Uit: Der Mann ohne Eigenschaften (Hamburg 1952, S. 649-650)
[…] als einer jener scheinbar abseitigen und abstrakten Gedanken, die in seinem Leben oft so unmittelbare Bedeutung gewannen, fiel ihm ein, daß das Gesetz dieses Lebens, nach dem man sich, überlastet und von Einfalt träumend sehnt, kein anderes sei als das der erzählerischen Ordnung! Jener einfachen Ordnung, die darin besteht, daß man sagen kann: “Als das geschehen war, hat sich jenes ereignet!” Es ist die einfache Reihenfolge, die Abbildung der überwältigenden Mannigfaltigkeit des Lebens in einer eindimensionalen, wie ein Mathematiker sagen würde, was uns beruhigt; die Aufreihung alles dessen, was in Raum und Zeit geschehen ist, auf einen Faden, eben jenen berühmten “Faden der Erzählung”, aus dem nun also auch der Lebensfaden besteht. Wohl dem, der sagen kann “als”, “ehe” und “nachdem”! Es mag ihm Schlechtes widerfahren sein, oder er mag sich in Schmerzen gewunden haben: sobald er imstande ist, die Ereignisse in der Reihenfolge ihres zeitlichen Ablaufes wiederzugeben, wird ihm so wohl, als schiene ihm die Sonne auf den Magen. Das ist es, was sich der Roman künstlich zunutze gemacht hat: der Wanderer mag bei strömenden Regen die Landstraße reiten oder bei zwanzig Grad Kälte mit den Füßen im Schnee knirschen, dem Leser wird behaglich zumute, und das wäre schwer zu begreifen, wenn dieser ewige Kunstgriff der Epik, mit dem schon die Kinderfrauen ihre Kleinen beruhigen, diese bewährteste “perspektivische Verkürzung des Verstandes” nicht schon zum Leben selbst gehörte. Die meisten Menschen sind im Grundverhältnis zu sich selbst Erzähler. Sie lieben nicht die Lyrik, oder nur für Augenblicke, und wenn in den Faden des Lebens auch ein wenig “weil” und “damit” hineingeknüpft wird, so verabscheuen sie doch alle Besinnung, die darüber hinausgreift: sie lieben das ordentliche Nacheinander von Tatsachen, weil es einer Notwendigkeit gleichsieht, und fühlen sich durch den Eindruck, daß ihr Leben einen “Lauf” habe, irgendwie im Chaos geborgen. Und Ulrich bemerkte nun, daß ihm dieses primitiv Epische abhanden gekommen sei, woran das private Leben noch festhält, obgleich öffentlich alles schon unerzählerisch geworden ist und nicht einem “Faden” mehr folgt, sondern sich in einer unendlich verwobenen Fläche ausbreitet.
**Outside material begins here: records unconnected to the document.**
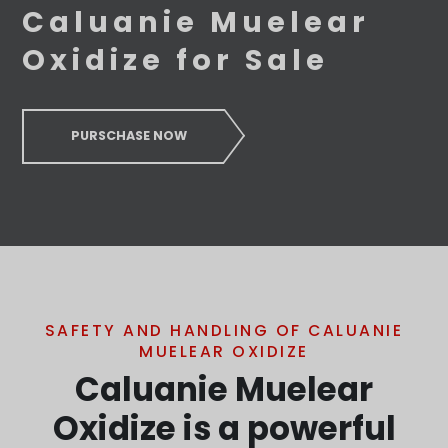
Caluanie Muelear
Oxidize for Sale
PURSCHASE NOW
SAFETY AND HANDLING OF CALUANIE
MUELEAR OXIDIZE
Caluanie Muelear
Oxidize is a powerful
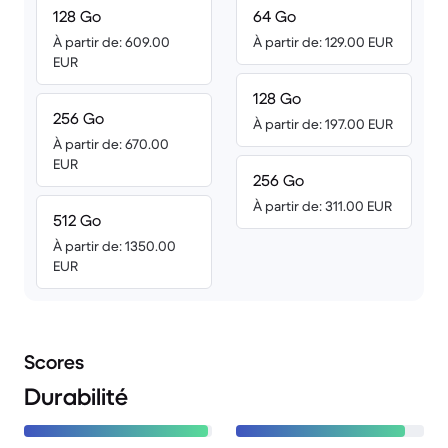
128 Go
64 Go
À partir de: 609.00
À partir de: 129.00 EUR
EUR
128 Go
256 Go
À partir de: 197.00 EUR
À partir de: 670.00
EUR
256 Go
À partir de: 311.00 EUR
512 Go
À partir de: 1350.00
EUR
Scores
Durabilité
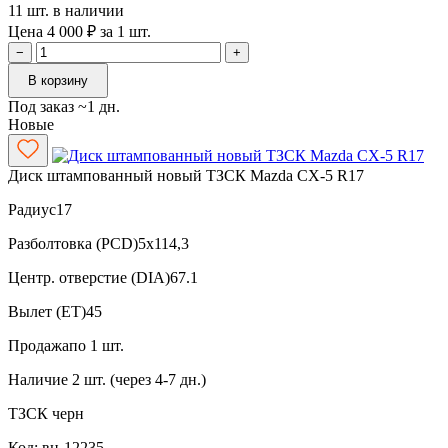
11 шт. в наличии
Цена 4 000 ₽ за 1 шт.
−
+
В корзину
Под заказ ~1 дн.
Новые
Диск штампованный новый ТЗСК Mazda CX-5 R17
Радиус
17
Разболтовка (PCD)
5x114,3
Центр. отверстие (DIA)
67.1
Вылет (ET)
45
Продажа
по 1 шт.
Наличие
2 шт. (через 4-7 дн.)
ТЗСК
черн
Код: вн-12235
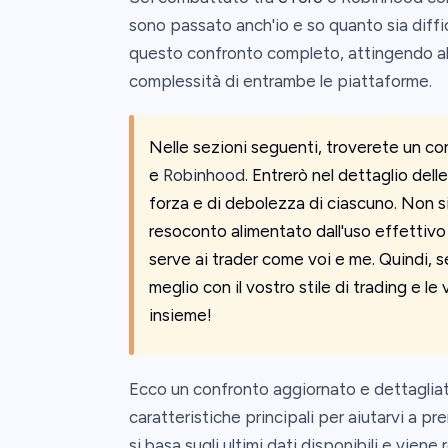
sono passato anch'io e so quanto sia diffi
questo confronto completo, attingendo al 
complessità di entrambe le piattaforme.
Nelle sezioni seguenti, troverete un co
e
Robinhood
. Entrerò nel dettaglio dell
forza e di debolezza di ciascuno. Non si 
resoconto alimentato dall'uso effettiv
serve ai trader come voi e me. Quindi, se
meglio con il vostro stile di trading e 
insieme!
Ecco un confronto aggiornato e dettagliat
caratteristiche principali per aiutarvi a 
si basa sugli ultimi dati disponibili e vien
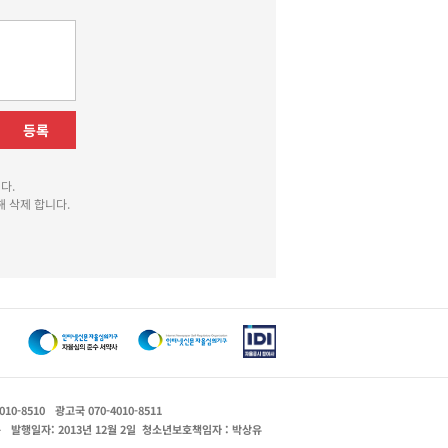
등록
다.
 삭제 합니다.
010-8510
광고국 070-4010-8511
운
발행일자: 2013년 12월 2일
청소년보호책임자 : 박상유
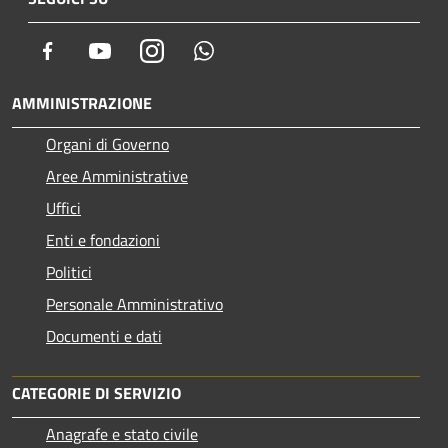
Facebook
Youtube
Instagram
Whatsapp
AMMINISTRAZIONE
Organi di Governo
Aree Amministrative
Uffici
Enti e fondazioni
Politici
Personale Amministrativo
Documenti e dati
CATEGORIE DI SERVIZIO
Anagrafe e stato civile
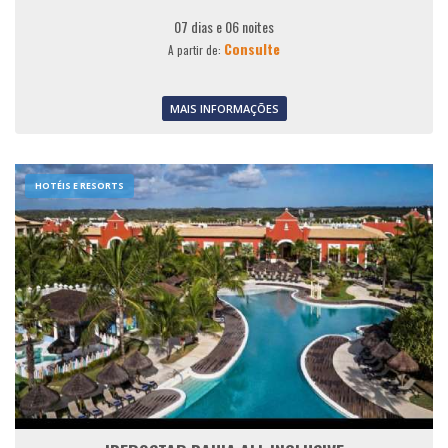
07 dias e 06 noites
Consulte
A partir de:
MAIS INFORMAÇÕES
HOTÉIS E RESORTS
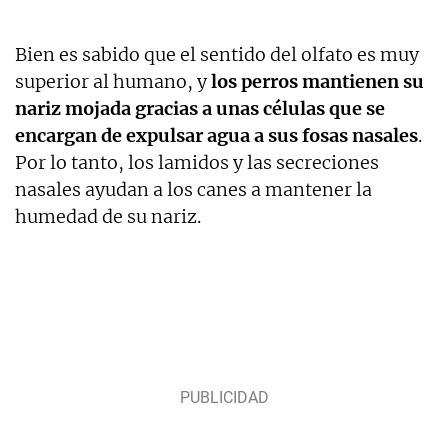
Bien es sabido que el sentido del olfato es muy
superior al humano, y
los perros mantienen su
nariz mojada gracias a unas células que se
encargan de expulsar agua a sus fosas nasales
.
Por lo tanto, los lamidos y las secreciones
nasales ayudan a los canes a mantener la
humedad de su nariz.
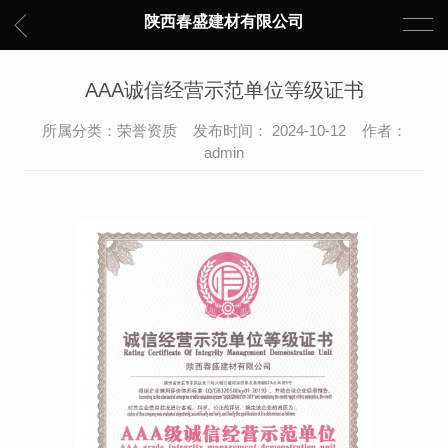
陕西春盛建材有限公司
AAA诚信经营示范单位等级证书
所属分类：荣誉资质 发布时间： 2024-10-12 作者：
admin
Als er sich mit dieser Erkenntnis wieder in Bewegung setzte, erinnerte er sich allerdings, daß Goethe in einer Kunstbetrachtung geschrieben hat: “Der Mensch ist kein lehrendes, er ist ein lebendes, handelndes und wirkendes Wesen!”
Robert Musil (6 november 1880 – 15 april 1942)
De Amerikaanse schrijver Michael Cunningham is geboren in Cincinnati, Ohio op 6 november 1952 en groeide op in Pasadena, Californië. Hij studeerde Engels aan de Stanford-universiteit en behaalde zijn Mastertitel aan de Universiteit van Iowa. Tijdens zijn studie publiceerde hij al een aantal korte verhalen in de tijdschriften Atlantic Monthly en Paris Review. Cunningham doceert bij het Fine Arts Work Center in Provincetown, Massachusetts en aan het Brooklyn College in New York. Zijn debuutroman A Home at the End of the World werd in 1990 gepubliceerd en ontving lovende recensies. Voor zijn derde roman The Hours uit 1998 kreeg hij verschillende belangrijke prijzen, waaronder de prestigieuze Pulitzer Prize.
Werk o.a.: 1
990 Huis aan het einde van de wereld (A Home at the End of the World),1995 Bloedverwanten (Flesh and Blood), 1998 De uren (The Hours), 2005 Stralende dagen (Specimen Days)
Uit: A home at the end of the world
“That Fourth of July the city of Cleveland had hired two famous Mexican brothers to set off fireworks over the municipal golf course. These brothers put on shows all over the world, at state and religious affairs. They came from deep in Mexico, where bread was baked in the shape of skulls and virgins, and fireworks were considered to be man’s highest form of artistic expression.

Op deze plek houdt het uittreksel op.